WASHINGTON — SpaceX will move Dragon spacecraft splashdowns from off the coast of Florida to the West Coast starting in 2025, a move the company says is intended to reduce risks from reentering debris from the spacecraft’s trunk section.
In a July 26 statement, SpaceX announced that it would shift the splashdown locations for Dragon spacecraft to locations off the California coast as part of measures to control where the trunk section reenters after being jettisoned from the Dragon capsule.

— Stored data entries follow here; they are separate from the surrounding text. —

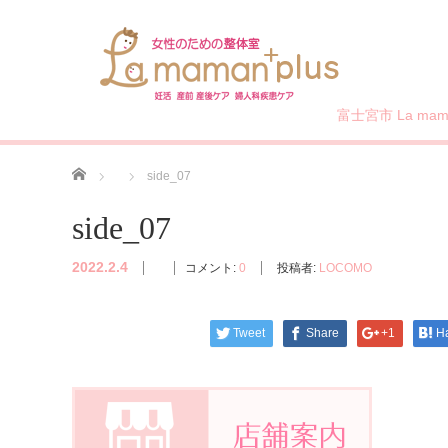
富士宮市 La mama
ホーム
side_07
side_07
2022.2.4
コメント:
0
投稿者:
LOCOMO
Tweet
Share
+1
H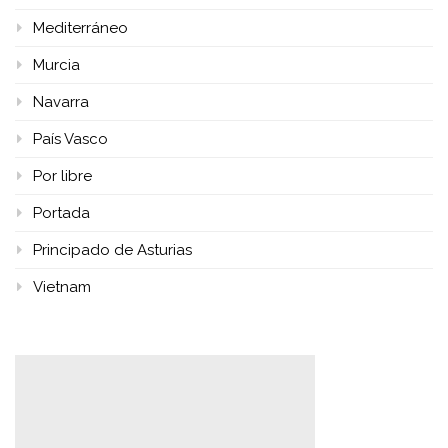
Mediterráneo
Murcia
Navarra
País Vasco
Por libre
Portada
Principado de Asturias
Vietnam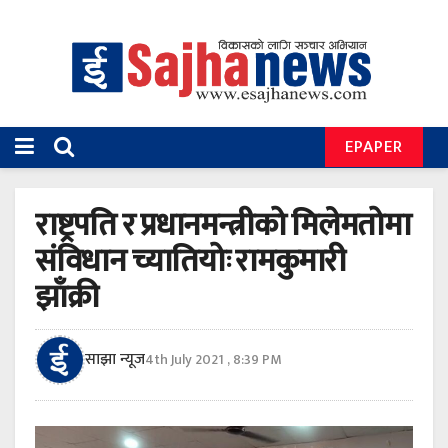
EPAPER
राष्ट्रपति र प्रधानमन्त्रीको मिलेमतोमा
संविधान च्यातियोः रामकुमारी
झाँक्री
साझा न्यूज
4th July 2021 , 8:39 PM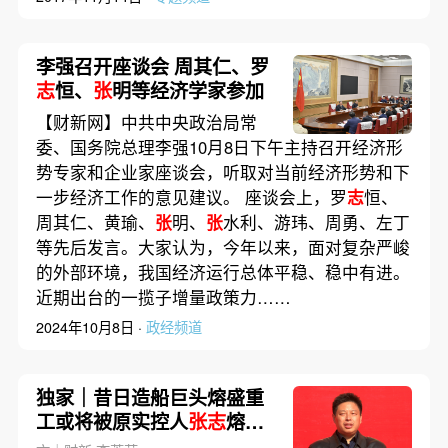
李强召开座谈会 周其仁、罗
志
恒、
张
明等经济学家参加
【财新网】中共中央政治局常
委、国务院总理李强10月8日下午主持召开经济形
势专家和企业家座谈会，听取对当前经济形势和下
一步经济工作的意见建议。 座谈会上，罗
志
恒、
周其仁、黄瑜、
张
明、
张
水利、游玮、周勇、左丁
等先后发言。大家认为，今年以来，面对复杂严峻
的外部环境，我国经济运行总体平稳、稳中有进。
近期出台的一揽子增量政策力……
2024年10月8日 ·
政经频道
独家｜昔日造船巨头熔盛重
工或将被原实控人
张志
熔重
启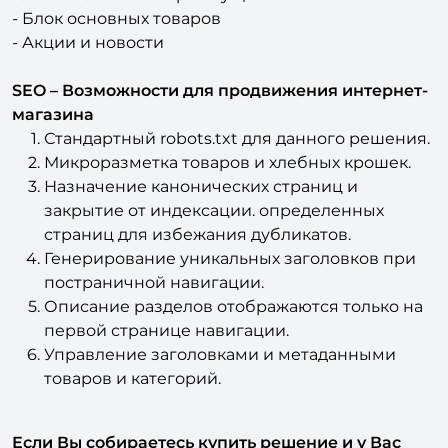
- Акции и новости
SEO – Возможности для продвижения интернет-
магазина
Стандартный robots.txt для данного решения.
Микроразметка товаров и хлебных крошек.
Назначение канонических страниц и
закрытие от индексации. определенных
страниц для избежания дубликатов.
Генерирование уникальных заголовков при
постраничной навигации.
Описание разделов отображаются только на
первой странице навигации.
Управление заголовками и метаданными
товаров и категорий.
Если Вы собираетесь купить решение и у Вас
есть вопросы или нужна помощь в установке
,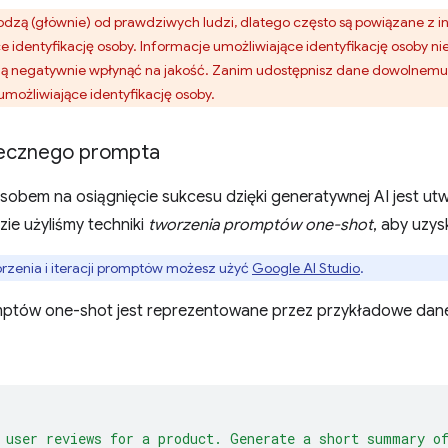
odzą (głównie) od prawdziwych ludzi, dlatego często są powiązane z 
e identyfikację osoby. Informacje umożliwiające identyfikację osoby 
 negatywnie wpłynąć na jakość. Zanim udostępnisz dane dowolnemu 
umożliwiające identyfikację osoby.
tecznego prompta
sobem na osiągnięcie sukcesu dzięki generatywnej AI jest u
ie użyliśmy techniki
tworzenia promptów one-shot
, aby uzys
rzenia i iteracji promptów możesz użyć
Google AI Studio
.
ptów one-shot jest reprezentowane przez przykładowe dane
 user reviews for a product. Generate a short summary o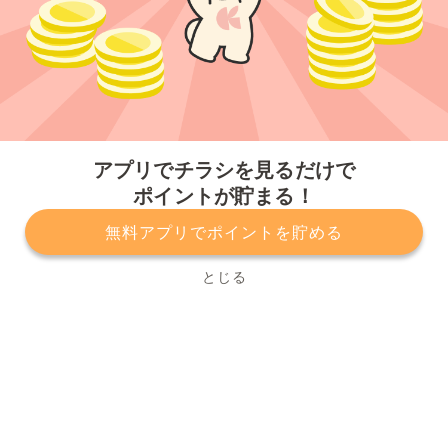
今すぐアプリをダウンロードする
アプリでチラシを見るだけで
ポイントが貯まる！
無料アプリでポイントを貯める
プライバシーポリシー
利用規約
運営会社
サービスに関してのお問い合わせ
チラシ掲載をお考えの方
とじる
Copyright© Kurashiru, Inc. All Rights Reserved.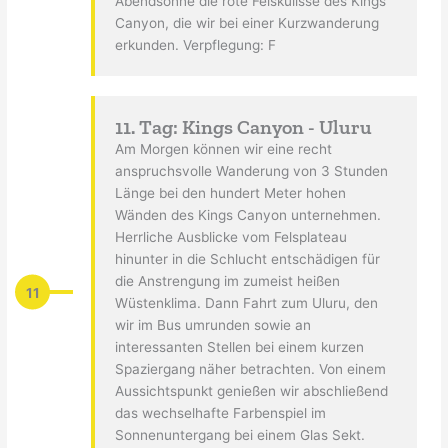
Abendsonne die rote Felskulisse des Kings
Canyon, die wir bei einer Kurzwanderung
erkunden. Verpflegung: F
11. Tag: Kings Canyon - Uluru
Am Morgen können wir eine recht
anspruchsvolle Wanderung von 3 Stunden
Länge bei den hundert Meter hohen
Wänden des Kings Canyon unternehmen.
Herrliche Ausblicke vom Felsplateau
hinunter in die Schlucht entschädigen für
die Anstrengung im zumeist heißen
11
Wüstenklima. Dann Fahrt zum Uluru, den
wir im Bus umrunden sowie an
interessanten Stellen bei einem kurzen
Spaziergang näher betrachten. Von einem
Aussichtspunkt genießen wir abschließend
das wechselhafte Farbenspiel im
Sonnenuntergang bei einem Glas Sekt.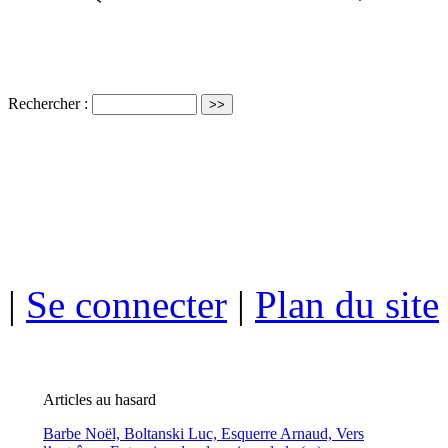
Rechercher :
ISSN électro
|
Se connecter
|
Plan du site
Articles au hasard
Barbe Noël,
Boltanski Luc, Esquerre Arnaud, Vers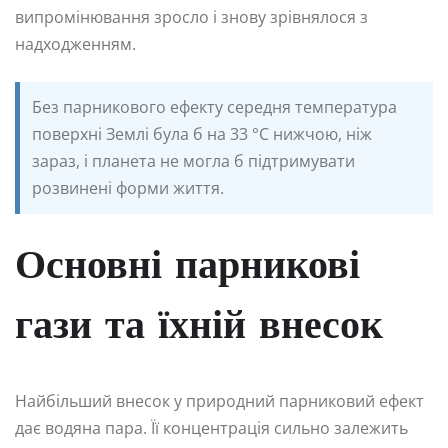
випромінювання зросло і знову зрівнялося з
надходженням.
Без парникового ефекту середня температура
поверхні Землі була б на 33 °C нижчою, ніж
зараз, і планета не могла б підтримувати
розвинені форми життя.
Основні парникові
гази та їхній внесок
Найбільший внесок у природний парниковий ефект
дає водяна пара. Її концентрація сильно залежить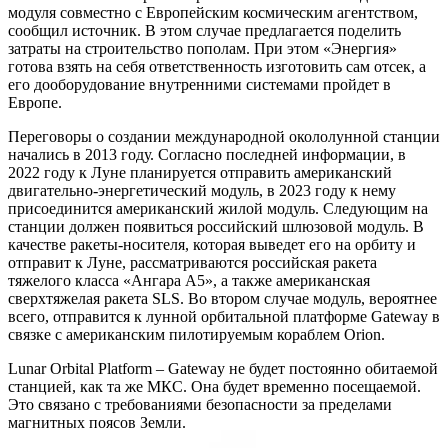
модуля совместно с Европейским космическим агентством,
сообщил источник. В этом случае предлагается поделить
затраты на строительство пополам. При этом «Энергия»
готова взять на себя ответственность изготовить сам отсек, а
его дооборудование внутренними системами пройдет в
Европе.
Переговоры о создании международной окололунной станции
начались в 2013 году. Согласно последней информации, в
2022 году к Луне планируется отправить американский
двигательно-энергетический модуль, в 2023 году к нему
присоединится американский жилой модуль. Следующим на
станции должен появиться российский шлюзовой модуль. В
качестве ракеты-носителя, которая выведет его на орбиту и
отправит к Луне, рассматриваются российская ракета
тяжелого класса «Ангара А5», а также американская
сверхтяжелая ракета SLS. Во втором случае модуль, вероятнее
всего, отправится к лунной орбитальной платформе Gateway в
связке с американским пилотируемым кораблем Orion.
Lunar Orbital Platform – Gateway не будет постоянно обитаемой
станцией, как та же МКС. Она будет временно посещаемой.
Это связано с требованиями безопасности за пределами
магнитных поясов Земли.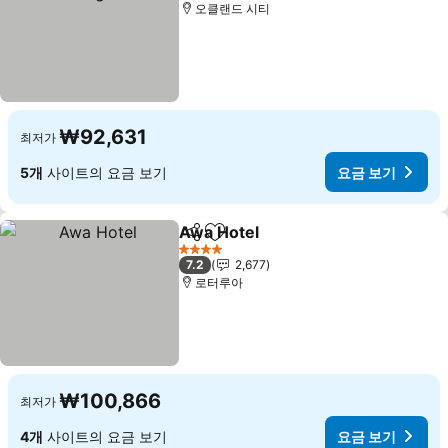
오클랜드 시티
₩92,631
최저가
5개
사이트의 요금 보기
요금 보기
Awa Hotel
공유
즐겨찾기에 추가
요금 보기
4 성급
7.2
2,677
로터루아
₩100,866
최저가
4개
사이트의 요금 보기
요금 보기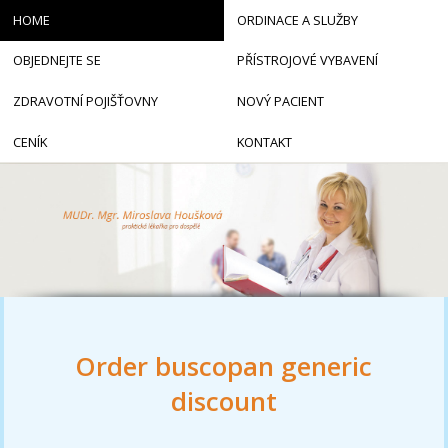
HOME
ORDINACE A SLUŽBY
OBJEDNEJTE SE
PŘÍSTROJOVÉ VYBAVENÍ
ZDRAVOTNÍ POJIŠŤOVNY
NOVÝ PACIENT
CENÍK
KONTAKT
Order buscopan generic
discount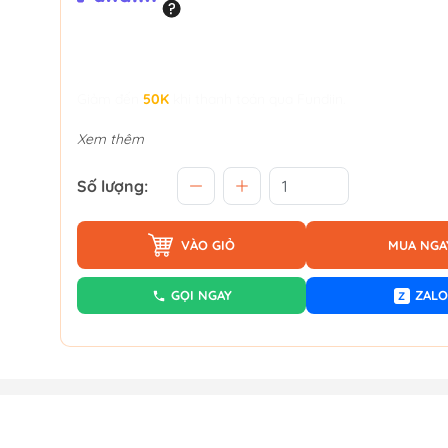
Giảm đến
50K
khi thanh toán qua Fundiin.
Xem thêm
Số lượng:
VÀO GIỎ
MUA NGA
GỌI NGAY
ZALO
Z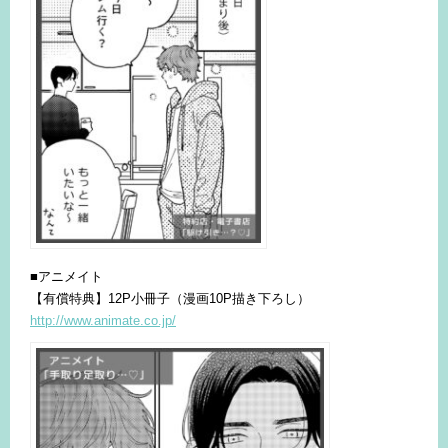
■アニメイト
【有償特典】12P小冊子（漫画10P描き下ろし）
http://www.animate.co.jp/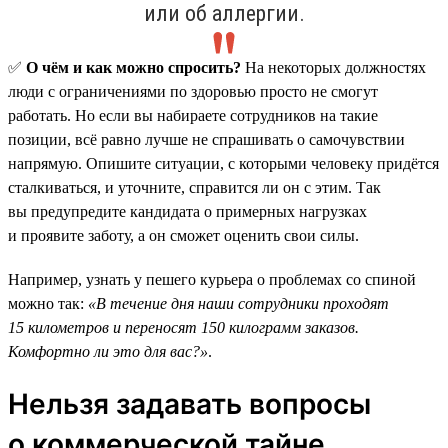
или об аллергии.
✅
О чём и как можно спросить?
На некоторых должностях
люди с ограничениями по здоровью просто не смогут
работать. Но если вы набираете сотрудников на такие
позиции, всё равно лучше не спрашивать о самочувствии
напрямую. Опишите ситуации, с которыми человеку придётся
сталкиваться, и уточните, справится ли он с этим. Так
вы предупредите кандидата о примерных нагрузках
и проявите заботу, а он сможет оценить свои силы.
Например, узнать у пешего курьера о проблемах со спиной
можно так:
«В течение дня наши сотрудники проходят
15 километров и переносят 150 килограмм заказов.
Комфортно ли это для вас?»
.
Нельзя задавать вопросы
о коммерческой тайне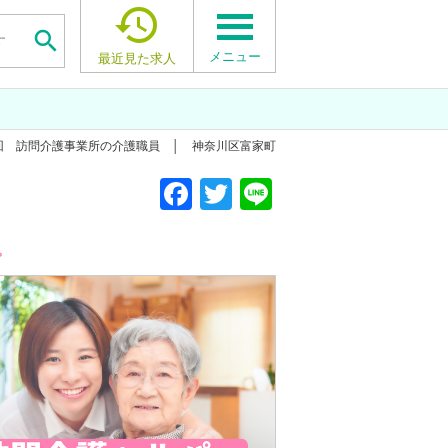


メニュー
最近見た求人
年2回 訪問介護事業所の介護職員 │ 神奈川区富家町
F
T
Li
a
wi
n
c
tt
e
。
e
er
b
o
o
k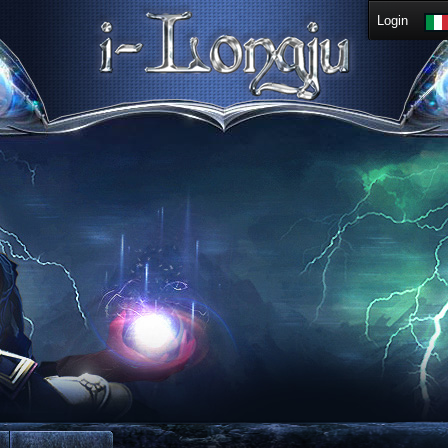
Login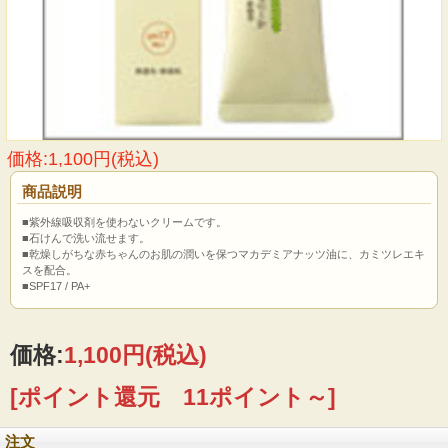
価格:1,100円(税込)
商品説明
■紫外線吸収剤を使わないクリームです。
■石けんで洗い流せます。
■乾燥しがちな赤ちゃんのお肌の潤いを保つマカデミアナッツ油に、カミツレエキ
スを配合。
■SPF17 / PA+
価格:
1,100円
(税込)
[ポイント還元 11ポイント～]
注文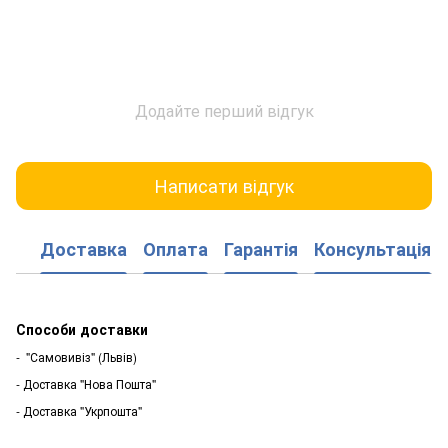
Додайте перший відгук
Написати відгук
Доставка
Оплата
Гарантія
Консультація
Способи доставки
- "Самовивіз" (Львів)
- Доставка "Нова Пошта"
- Доставка "Укрпошта"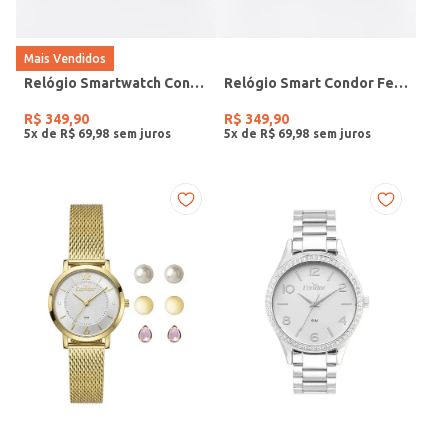
Mais Vendidos
Relógio Smartwatch Condor PRETO
Relógio Smart Condor Feminino ROSE
R$
349
,
90
R$
349
,
90
5
x de
R$
69
,
98
5
x de
R$
69
,
98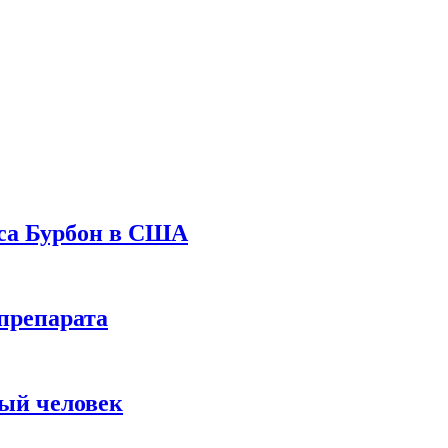
уса Бурбон в США
препарата
вый человек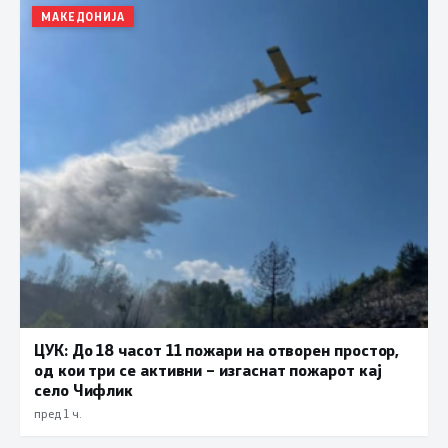
МАКЕДОНИЈА
ЦУК: До 18 часот 11 пожари на отворен простор,
од кои три се активни – изгаснат пожарот кај
село Чифлик
пред 1 ч.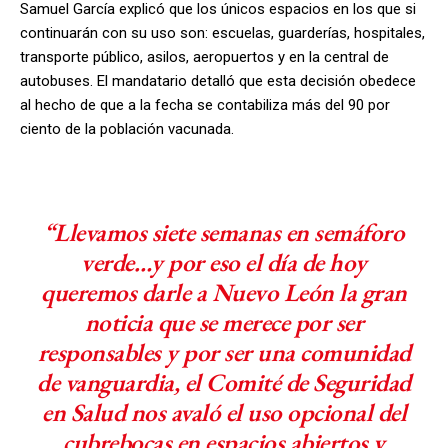
Samuel García explicó que los únicos espacios en los que si
continuarán con su uso son: escuelas, guarderías, hospitales,
transporte público, asilos, aeropuertos y en la central de
autobuses. El mandatario detalló que esta decisión obedece
al hecho de que a la fecha se contabiliza más del 90 por
ciento de la población vacunada.
“Llevamos siete semanas en semáforo
verde…y por eso el día de hoy
queremos darle a Nuevo León la gran
noticia que se merece por ser
responsables y por ser una comunidad
de vanguardia, el Comité de Seguridad
en Salud nos avaló el uso opcional del
cubrebocas en espacios abiertos y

Since the introduction of the Crew Dragon spacecraft and its cargo variant, the trunk section has been released before the deorbit burn, reentering passively weeks to months later. SpaceX said it chose this option after the company, working with NASA, used “industry-standard models” that predicted that the trunk would break up completely on reentry, with no debris surviving.
That has not been the case. On several occasions sizable pieces of debris from Dragon trunks have survived reentry and landed in Australia, Saskatchewan and North Carolina, among other places. The debris falls caused no damage or injuries but illustrated the risk the posed.
Earlier this year, Steve Stich, NASA commercial crew program manager, said the agency was working with SpaceX on ways to better control the debris created by reentering trunks. One option being studied, he said then, would be to jettison the trunk after Dragon performs its deorbit burn, which would allow the trunk to reenter around the same time along the reentry corridor for the capsule.
SpaceX said that is the approach that the company is taking. “SpaceX will implement a software change that will have Dragon execute its deorbit burn before jettisoning the trunk, similar to our first 21 Dragon recoveries,” it stated. It ruled out alternatives that included a complete redesign of the trunk or addition of a propulsion system to it for a controlled reentry.